Acquired from the above by the present owner.
Literature
N. Leblanc & D. Everarts de Velp-Seynaeve, Walter Leblanc. Catalogue raisonné, Ghent 1997, no. 325 (illustrated, pp. 54, 177).
Special Notice
Artist's Resale Right ("Droit de Suite"). Artist's Resale Right Regulations 2006 apply to this lot, the buyer agrees to pay us an amount equal to the resale royalty provided for in those Regulations, and we undertake to the buyer to pay such amount to the artist's collection agent.
Sale Room Notice
Please note that the medium should read: polyvinyl on aluminium and masonite.

Brought to you by

Lisa Snijders
Lisa Snijders

Lot Essay

Around 1959-1960 Walter Leblanc introduced the Torsion, which would become the key element in his work. Like many contemporaries he was researching the limitations of art, freeing himself of artistic conventions, and creating a new form of aesthetics. With fellow Belgians Paul van Hoeydonck and Jef Verheyen, Leblanc participated in almost all Zero exhibitions. Whilst the possibilities for using the torsion in sculpture seem obvious, Leblanc was more interested in adding a new dimension to painting. By twisting the visual element he created a new dimensionality. Leblanc's first torsions are made of twisted strings laid down on canvas. By changing the pattern of these strings the rendering of light creates contrast in the monochrome pattern fields. The impact of the shadow of the relatively thin wires is intense; the tonality of the white in the different areas of the canvas differs strongly. In this way his work is comparable to that of for example Jan Schoonhoven, who is also mainly interested in the effect of light and shadow on his monochrome white reliefs.

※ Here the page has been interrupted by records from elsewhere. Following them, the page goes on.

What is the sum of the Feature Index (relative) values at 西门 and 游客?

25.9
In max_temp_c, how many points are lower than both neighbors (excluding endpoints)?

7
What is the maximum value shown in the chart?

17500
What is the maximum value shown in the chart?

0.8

From 1960 Leblanc makes the Torsion more three-dimensional by using lamella shaped strips. The image plan is divided into vertical polyvinyl ribbons, turned around itself. The colour sheet is so thin that the materiality of "painting" is not even evoked. The materiality is only suggested by the torsion motion. (Eva Wittocx, Walter Leblanc, Ghent 2001)

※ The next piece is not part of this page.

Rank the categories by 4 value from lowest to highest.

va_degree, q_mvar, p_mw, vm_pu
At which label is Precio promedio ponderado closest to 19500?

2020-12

Where Lucio Fontana created a new dimension by deconstructing the canvas, Leblanc is rather building depth in the flat square. The transparency, weightlessness and spatiality of the plastic strips gave Leblanc the opportunity to investigate the possibilities in creating the unmeasurable, the undefined and infinite.

Amongst Leblanc's first torsions there are two entitled Anti-Peinture (both dated 1960), which clearly reflect his idea that the the two-dimensional art work is not limited to painting only. The exhibition of Anti-Peinture in Antwerp in 1962 showed, next to Leblanc's work, the 'researches' of Piero Manzoni, Martial Raysse, Rafael Jesus Soto as well as Dutch and German Zero Artists. This exhibition was a very clear reflection of this pivotal momentum in the change of art history. Dated circa 1960-61 the present lot is one of the first polyvinyl works by the artist, one of the three first large scale works from this period and the only one from this period still in private hands.